Assuming you downloaded the installer verson Anaconda3-2019.10
to the standard Downloads folder,
type the following in your terminal (replace either the download folder or installer version with
the one you downloaded if necessary):
bash ~/Downloads/Anaconda3-2019.10-Linux-x86_64.sh
A few prompts will appear. You can type yes
in all cases. But be careful, one of them will modify
the behavior of your bash
scripts if you have any. If you select no
, you can still let
Anaconda change the shell
variables later with:
source <path to conda>/bin/activate
conda init <type of shell> # bash, zsh, sh, ...
If you accepted all prompts, you can now source your bashrc
file:
source ~/.bashrc
and initialize Anaconda with:
conda init
For more information, other operating systems or troubleshooting, please refer to the Anaconda installer site.
Now the provided environment.yml
file comes into play. It lists all necessary packages needed to
use the Jupyter notebooks and the Python files in the Exercises and Solutions folders. Assuming you
set up your conda installation properly, you can create a new environment with all required packages
like this:
conda env create -f environment.yml
As soon as the virtual environment is created properly (see last step) you can activate it with:
conda activate introductiontopython
All the necessary packages should now be available.
Last but not least, you will have to start the Jupyter notebook server with:
jupyter notebook
The workshop that resides in this repository is only the beginning of your journey. There are many resources online that are a good reference point to dive deeper into programming with Python. We have tried to compile a short, opinionated list of some resources we think are a good start.
Software carpentry is a volunteer project aiming to teach researchers the computing skills they need to get more done in less time and with less pain.

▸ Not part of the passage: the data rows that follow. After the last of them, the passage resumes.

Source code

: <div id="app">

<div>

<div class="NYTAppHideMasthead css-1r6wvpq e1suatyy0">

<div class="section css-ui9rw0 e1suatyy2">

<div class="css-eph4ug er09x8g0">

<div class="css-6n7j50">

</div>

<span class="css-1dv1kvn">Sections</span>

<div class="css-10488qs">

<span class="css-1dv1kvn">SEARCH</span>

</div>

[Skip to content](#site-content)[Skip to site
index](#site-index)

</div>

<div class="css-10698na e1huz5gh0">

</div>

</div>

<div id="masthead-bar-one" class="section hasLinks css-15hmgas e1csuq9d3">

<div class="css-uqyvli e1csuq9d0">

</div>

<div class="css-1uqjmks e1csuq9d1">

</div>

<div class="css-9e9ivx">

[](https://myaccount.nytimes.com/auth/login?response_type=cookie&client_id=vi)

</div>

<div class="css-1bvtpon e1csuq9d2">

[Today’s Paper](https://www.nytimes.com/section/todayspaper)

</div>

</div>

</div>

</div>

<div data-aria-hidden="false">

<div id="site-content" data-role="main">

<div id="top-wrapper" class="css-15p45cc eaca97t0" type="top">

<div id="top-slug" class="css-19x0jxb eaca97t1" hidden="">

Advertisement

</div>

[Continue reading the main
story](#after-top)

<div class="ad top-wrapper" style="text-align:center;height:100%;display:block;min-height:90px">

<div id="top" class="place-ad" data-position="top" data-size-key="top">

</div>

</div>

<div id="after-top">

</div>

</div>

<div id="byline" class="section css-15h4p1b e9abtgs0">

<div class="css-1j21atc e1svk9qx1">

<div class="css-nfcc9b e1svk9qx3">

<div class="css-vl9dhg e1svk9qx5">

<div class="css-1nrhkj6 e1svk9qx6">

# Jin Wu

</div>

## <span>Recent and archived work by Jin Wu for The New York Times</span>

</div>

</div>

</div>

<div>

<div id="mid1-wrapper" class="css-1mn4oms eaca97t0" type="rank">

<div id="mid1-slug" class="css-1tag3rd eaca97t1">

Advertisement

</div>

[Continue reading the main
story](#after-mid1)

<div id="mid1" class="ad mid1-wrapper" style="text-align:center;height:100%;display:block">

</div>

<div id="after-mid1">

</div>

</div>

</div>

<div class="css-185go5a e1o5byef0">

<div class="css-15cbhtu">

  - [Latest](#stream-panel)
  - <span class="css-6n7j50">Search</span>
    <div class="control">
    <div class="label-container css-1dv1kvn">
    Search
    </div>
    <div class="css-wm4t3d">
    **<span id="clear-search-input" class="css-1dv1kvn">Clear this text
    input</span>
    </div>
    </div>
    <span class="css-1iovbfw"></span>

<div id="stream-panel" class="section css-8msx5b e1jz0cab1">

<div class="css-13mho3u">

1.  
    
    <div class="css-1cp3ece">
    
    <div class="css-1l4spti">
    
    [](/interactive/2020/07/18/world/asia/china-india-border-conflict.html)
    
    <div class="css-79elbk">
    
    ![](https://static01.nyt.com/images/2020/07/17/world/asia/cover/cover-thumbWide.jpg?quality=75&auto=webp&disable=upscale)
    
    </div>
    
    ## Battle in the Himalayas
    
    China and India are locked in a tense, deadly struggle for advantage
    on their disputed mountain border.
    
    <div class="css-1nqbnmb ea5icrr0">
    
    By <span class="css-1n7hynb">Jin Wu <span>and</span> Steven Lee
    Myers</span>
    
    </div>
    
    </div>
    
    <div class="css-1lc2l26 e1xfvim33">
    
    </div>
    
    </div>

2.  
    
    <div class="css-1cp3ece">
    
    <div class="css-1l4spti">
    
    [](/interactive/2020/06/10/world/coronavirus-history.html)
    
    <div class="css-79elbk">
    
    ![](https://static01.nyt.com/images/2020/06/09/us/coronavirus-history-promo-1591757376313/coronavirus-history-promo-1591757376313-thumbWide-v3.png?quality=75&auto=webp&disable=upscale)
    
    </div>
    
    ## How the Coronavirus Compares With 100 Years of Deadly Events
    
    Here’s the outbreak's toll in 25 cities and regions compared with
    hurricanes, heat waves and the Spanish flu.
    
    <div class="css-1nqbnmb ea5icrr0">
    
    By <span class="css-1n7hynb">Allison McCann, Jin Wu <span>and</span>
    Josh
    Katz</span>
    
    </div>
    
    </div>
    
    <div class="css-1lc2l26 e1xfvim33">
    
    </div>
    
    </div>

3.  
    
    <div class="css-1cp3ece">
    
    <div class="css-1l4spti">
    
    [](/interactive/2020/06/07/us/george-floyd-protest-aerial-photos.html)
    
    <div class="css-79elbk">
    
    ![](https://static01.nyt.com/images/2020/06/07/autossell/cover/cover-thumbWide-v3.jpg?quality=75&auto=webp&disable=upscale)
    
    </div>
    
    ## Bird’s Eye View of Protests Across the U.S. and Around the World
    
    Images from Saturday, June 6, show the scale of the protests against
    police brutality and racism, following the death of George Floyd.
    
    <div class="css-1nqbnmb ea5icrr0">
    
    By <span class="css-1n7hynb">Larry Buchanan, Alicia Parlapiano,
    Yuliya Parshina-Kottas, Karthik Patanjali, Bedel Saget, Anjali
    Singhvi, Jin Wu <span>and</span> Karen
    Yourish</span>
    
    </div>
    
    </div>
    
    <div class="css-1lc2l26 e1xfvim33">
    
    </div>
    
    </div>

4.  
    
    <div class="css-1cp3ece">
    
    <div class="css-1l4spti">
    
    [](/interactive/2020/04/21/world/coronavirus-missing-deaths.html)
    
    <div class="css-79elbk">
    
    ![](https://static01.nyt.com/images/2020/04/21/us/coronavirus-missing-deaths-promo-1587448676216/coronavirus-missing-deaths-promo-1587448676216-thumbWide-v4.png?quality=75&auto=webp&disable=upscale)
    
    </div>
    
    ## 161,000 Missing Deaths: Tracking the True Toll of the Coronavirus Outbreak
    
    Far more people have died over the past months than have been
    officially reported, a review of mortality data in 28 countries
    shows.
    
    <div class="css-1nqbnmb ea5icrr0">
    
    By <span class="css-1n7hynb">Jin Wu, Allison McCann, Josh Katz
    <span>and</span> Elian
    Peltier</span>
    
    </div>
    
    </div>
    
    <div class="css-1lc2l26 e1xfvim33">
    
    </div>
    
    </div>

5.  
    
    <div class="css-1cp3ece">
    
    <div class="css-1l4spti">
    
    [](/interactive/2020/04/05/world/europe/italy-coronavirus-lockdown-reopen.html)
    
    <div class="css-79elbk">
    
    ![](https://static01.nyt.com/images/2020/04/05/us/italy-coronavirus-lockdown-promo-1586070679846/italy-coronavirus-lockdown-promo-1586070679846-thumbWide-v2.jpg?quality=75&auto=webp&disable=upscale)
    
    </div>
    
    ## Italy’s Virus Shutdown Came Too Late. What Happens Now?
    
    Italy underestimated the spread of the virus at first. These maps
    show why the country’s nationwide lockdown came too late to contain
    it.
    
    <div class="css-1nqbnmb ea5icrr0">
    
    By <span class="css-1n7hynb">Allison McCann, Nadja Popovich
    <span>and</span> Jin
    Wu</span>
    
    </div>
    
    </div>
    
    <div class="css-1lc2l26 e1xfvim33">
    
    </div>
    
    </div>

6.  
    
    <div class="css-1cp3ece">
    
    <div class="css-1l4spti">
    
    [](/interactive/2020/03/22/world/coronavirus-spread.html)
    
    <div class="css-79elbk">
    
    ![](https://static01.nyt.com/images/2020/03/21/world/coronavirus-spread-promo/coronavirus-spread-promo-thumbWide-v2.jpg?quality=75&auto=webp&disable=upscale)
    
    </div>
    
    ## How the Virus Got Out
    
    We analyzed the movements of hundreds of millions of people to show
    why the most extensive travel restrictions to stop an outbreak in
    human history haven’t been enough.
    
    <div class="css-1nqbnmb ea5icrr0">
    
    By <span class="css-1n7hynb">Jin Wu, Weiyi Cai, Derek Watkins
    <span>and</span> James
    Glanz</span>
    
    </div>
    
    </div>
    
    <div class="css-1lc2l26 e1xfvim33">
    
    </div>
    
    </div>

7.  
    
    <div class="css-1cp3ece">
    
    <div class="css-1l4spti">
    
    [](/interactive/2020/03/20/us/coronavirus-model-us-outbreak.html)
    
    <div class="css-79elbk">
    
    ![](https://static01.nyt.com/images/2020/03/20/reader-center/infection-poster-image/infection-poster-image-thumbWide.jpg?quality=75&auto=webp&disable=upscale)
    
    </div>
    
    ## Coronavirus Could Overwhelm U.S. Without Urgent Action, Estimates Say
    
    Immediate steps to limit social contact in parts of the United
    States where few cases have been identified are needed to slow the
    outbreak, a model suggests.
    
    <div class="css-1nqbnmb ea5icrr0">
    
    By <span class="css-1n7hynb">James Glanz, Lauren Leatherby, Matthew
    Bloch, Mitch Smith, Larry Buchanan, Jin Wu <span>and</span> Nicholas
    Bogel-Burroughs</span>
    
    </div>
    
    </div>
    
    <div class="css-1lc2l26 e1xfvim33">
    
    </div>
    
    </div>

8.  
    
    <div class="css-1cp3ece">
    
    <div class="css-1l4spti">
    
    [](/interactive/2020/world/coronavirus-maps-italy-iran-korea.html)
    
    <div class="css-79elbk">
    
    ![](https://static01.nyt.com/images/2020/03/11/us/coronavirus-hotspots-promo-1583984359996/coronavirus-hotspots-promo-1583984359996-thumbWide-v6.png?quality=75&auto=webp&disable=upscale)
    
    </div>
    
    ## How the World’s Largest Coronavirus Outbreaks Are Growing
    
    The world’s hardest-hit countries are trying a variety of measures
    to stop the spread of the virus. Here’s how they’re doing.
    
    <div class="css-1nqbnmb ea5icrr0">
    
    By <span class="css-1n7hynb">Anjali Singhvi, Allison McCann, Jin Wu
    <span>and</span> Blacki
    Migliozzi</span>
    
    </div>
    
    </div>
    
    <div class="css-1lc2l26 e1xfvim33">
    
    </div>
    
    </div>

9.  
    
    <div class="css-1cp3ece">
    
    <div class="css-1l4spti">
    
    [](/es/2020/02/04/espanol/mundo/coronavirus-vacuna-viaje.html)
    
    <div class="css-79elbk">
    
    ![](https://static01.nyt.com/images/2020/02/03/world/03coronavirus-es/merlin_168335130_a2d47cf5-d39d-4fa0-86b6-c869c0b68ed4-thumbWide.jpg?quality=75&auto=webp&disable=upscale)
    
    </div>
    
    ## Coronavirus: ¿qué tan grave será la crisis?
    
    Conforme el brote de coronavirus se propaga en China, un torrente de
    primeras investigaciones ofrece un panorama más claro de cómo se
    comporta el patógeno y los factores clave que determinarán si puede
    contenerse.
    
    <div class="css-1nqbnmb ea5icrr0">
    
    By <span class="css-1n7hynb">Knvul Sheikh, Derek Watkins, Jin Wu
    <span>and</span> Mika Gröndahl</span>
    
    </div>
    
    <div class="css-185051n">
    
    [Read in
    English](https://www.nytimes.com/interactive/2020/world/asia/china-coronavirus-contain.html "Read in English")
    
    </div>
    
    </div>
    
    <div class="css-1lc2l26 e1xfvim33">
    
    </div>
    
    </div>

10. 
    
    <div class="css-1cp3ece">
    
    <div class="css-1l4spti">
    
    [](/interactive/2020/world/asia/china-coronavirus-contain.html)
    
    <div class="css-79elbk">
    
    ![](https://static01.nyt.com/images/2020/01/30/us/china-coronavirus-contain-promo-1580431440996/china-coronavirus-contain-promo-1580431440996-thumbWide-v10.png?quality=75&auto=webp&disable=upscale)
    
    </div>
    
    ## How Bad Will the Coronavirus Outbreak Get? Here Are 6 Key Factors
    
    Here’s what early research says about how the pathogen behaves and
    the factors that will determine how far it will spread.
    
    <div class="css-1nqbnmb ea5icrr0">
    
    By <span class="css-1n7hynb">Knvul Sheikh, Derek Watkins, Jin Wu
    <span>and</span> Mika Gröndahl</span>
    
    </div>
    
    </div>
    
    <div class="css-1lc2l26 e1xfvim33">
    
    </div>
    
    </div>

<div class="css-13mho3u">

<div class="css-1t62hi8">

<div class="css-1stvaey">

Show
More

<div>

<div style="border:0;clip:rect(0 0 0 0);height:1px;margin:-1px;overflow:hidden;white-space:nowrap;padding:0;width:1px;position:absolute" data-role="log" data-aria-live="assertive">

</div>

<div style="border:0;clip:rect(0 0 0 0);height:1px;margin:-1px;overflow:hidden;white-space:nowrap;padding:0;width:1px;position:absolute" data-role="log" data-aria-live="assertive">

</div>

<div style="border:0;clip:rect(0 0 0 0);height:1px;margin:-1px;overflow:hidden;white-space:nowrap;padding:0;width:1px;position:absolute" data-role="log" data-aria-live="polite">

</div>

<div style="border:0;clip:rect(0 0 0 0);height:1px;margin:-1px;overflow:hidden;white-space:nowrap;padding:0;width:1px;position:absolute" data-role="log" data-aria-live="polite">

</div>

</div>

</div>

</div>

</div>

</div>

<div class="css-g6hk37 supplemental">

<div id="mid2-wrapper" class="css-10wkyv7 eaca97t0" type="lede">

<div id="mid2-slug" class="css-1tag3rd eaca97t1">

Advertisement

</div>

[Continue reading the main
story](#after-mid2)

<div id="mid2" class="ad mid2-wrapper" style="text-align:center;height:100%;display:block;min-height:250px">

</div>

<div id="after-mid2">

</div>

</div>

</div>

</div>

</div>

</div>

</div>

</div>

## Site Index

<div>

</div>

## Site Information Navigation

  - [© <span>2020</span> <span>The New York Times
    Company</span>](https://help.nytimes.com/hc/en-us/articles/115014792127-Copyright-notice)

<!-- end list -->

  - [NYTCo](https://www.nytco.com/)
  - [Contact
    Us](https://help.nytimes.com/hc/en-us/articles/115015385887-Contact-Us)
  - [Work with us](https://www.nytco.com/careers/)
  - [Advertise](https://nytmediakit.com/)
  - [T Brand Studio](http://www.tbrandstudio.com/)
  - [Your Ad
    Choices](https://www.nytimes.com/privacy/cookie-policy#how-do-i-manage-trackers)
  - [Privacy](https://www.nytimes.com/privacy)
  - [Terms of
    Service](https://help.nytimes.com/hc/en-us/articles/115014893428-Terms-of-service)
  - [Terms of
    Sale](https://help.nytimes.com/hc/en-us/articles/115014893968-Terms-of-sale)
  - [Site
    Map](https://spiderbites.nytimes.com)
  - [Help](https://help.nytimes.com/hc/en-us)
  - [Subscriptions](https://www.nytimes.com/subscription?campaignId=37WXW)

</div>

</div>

MOOCs are online platforms that are designed to be like university courses with lectures and assignments (sometimes graded).
Codecademy is an online resource for many programming languages and concepts. They provide an interface with three columns (task | code | output) that makes coding fun and is easy to use. Unfortunately, learning Python3 is a pro feature and Python2 is officially deprecated since January 2020. Nonetheless, it is a good starting point, and the differences between the two language versions can be learned pretty quickly. Just make sure to not start a project in Python2 anymore!
The MolSSI has prepared a Python course as well. It goes beyond the material that is part of our workshop. It is a good location to start learning about best practices, unit testing and version control.
Is a teaching platform for computer-aided drug design (CADD), using open source packages and data. Python is only a first step to computational chemistry. Besides, data crunching, chemical and biological models are widely used to predict experimental outcomes or aid in exploring chemical mechanisms.
Chemotion aims for the development of a freely available infrastructure for research data management through the development of two independent IT systems namely an electronic laboratory notebook (ELN), and a chemistry web repository. We include it in this repository since it is a great platform that furthers the cause to create fully integrated and programmable pipelines from bench to predictive models.